Rapidly declining numbers -- cause uncertain

STATUS:
ESA -- THREATENED
IUCN -- ENDANGERED

SIZE:
Weight:
550-2200 pounds (250-1000 kg)
Length:
8-10 feet (2.4-3.1 m)

HABITAT:
Coastal waters near rocky islands

POPULATION:
116,000 worldwide (1989 figure)

CURRENT RANGE:
Aleutian Islands and Gulf of Alaska; high latitudes of North Pacific and Bering Sea, from California to Japan

CONSERVATION:
Critical habitat designated in Alaska

  • Sea lions like to hunt in relatively shallow waters -- up to about 650 feet (200 m) deep -- where they can feed on fish, octopus, and crustaceans. Seals and sea lions are also capable of making extraordinarily deep dives, going straight down for 20 minutes or more, then rapidly surfacing with no ill effects.

  • Genetic samples taken from the blood of a group of animals can reveal how many different ancestral lines have contributed to the animals' genetic makeup. If there is little genetic variation, then these animals have descended from a limited number of ancestors, which implies that the population must have been quite small in the past. If there is a great deal of genetic variation, then they've had lots of different ancestors, and have come from a once plentiful population.

  • In 1972, the Marine Mammal Act prohibited the taking of sea lions in U.S. territorial waters.

  • Sea lions can rotate their hindfeet forward; seals (specifically phocid seals) cannot.
  • The Incredible Ritual of the Rookery
    The rocky, fog-bound Aleutian Islands stretch for more than a thousand miles (1,600 km) from the southwestern coast of Alaska. They are one of the principal gathering places of Steller's sea lions, the largest of the eared seals (fur seals). Every spring, Steller's sea lions come to the islands and form huge groups known as rookeries. This gathering is at the core of sea lion life and is one of the mammal world's truly amazing rituals.
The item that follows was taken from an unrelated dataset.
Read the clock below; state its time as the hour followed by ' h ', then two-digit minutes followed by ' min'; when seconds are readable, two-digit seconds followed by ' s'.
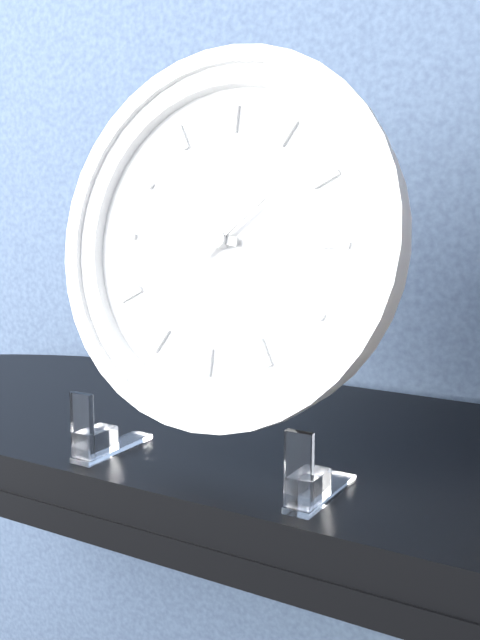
9 h 08 min
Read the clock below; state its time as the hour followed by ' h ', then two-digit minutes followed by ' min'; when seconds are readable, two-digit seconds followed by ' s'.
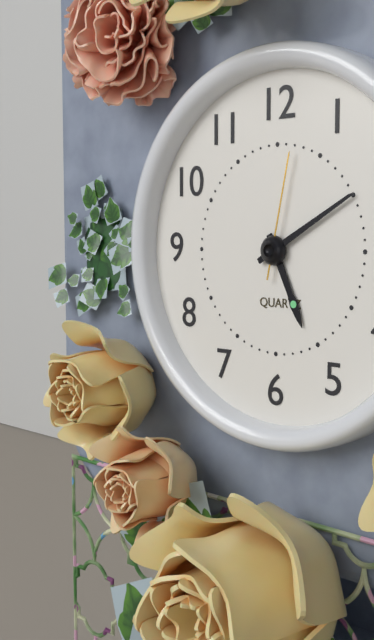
5 h 10 min 02 s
    The adult males arrive first. These are big bulls, 10 feet (3 m) long, weighing a ton or more. They haul out onto beaches and stake out their individual territories -- rocky strips that they defend against other males in ritualized displays with barks, and occasional fighting. This is their springtime obsession. For two months, they don't even eat! They devote themselves completely to territorial defense and to mating with females that pass through their selected strips of beach. The largest males are usually the most successful in securing and holding on to territory, making them the likeliest to breed. A male may mate with up to 30 females, but the physiological price is steep. The stress of defending territory and mating is so great that few males can keep their place in the rookery breeding ritual for more than three or four years.

    The females arrive at the rookeries shortly after the males. Within two or three days they give birth to their pups. Two weeks later, the females go into heat. This remarkable transition allows the sea lions to combine two of life's most essential activities -- giving birth and mating -- into one brief season.

    Mysterious Decline
    Steller's sea lions are suffering massive, inexplicable population losses. In the Gulf of Alaska and central Aleutian Islands 140,000 animals were counted in the late 1950s. By 1965, this figure had shrunk to 68,000 -- a drop of more than 50 percent. Sea lion populations in other areas all around the world are suffering similar losses.

    Could this be part of a repeating cycle? Perhaps sea lions have experienced dramatic population fluctuations throughout their evolutionary history. Scientists have explored this possibility, using genetic evidence, but have found no indication that this has occurred.

    Disease is another possibility -- but no diseases have been recorded among any sea lion populations that would account for such a steep decline. Are they running out of food? Commercial fisheries have made significant inroads into the numbers of fish that sea lions eat -- but probably not enough to cause a drop of this size. pollution? Natural predators? Residual effects of the harvesting of sea lion pups in earlier times? To date, none of these potential causes can be conclusively identified as the reason for the decline in the sea lion population. Certainly there have been major changes in many aspects of sea lions' environments, but we simply don't know why they are disappearing so fast.

  • In 1990, Steller's sea lion was brought under the protection of the ESA as a threatened species and placed on the Endangered Species List. The National Marine Fisheries Service (NMFS) immediately took a number of protective measures to protect rookeries from shipping and reduce accidental deaths of sea lions during commercial fishing operations. In 1992 an NMFS-sponsored Steller's Sea Lion Recovery Team put forth a recovery plan. But the situation remains desperate because the cause of the sea lion's decline is unknown. If nothing can be done, Steller's sea lion may well become extinct through most of its range soon after the turn of the century.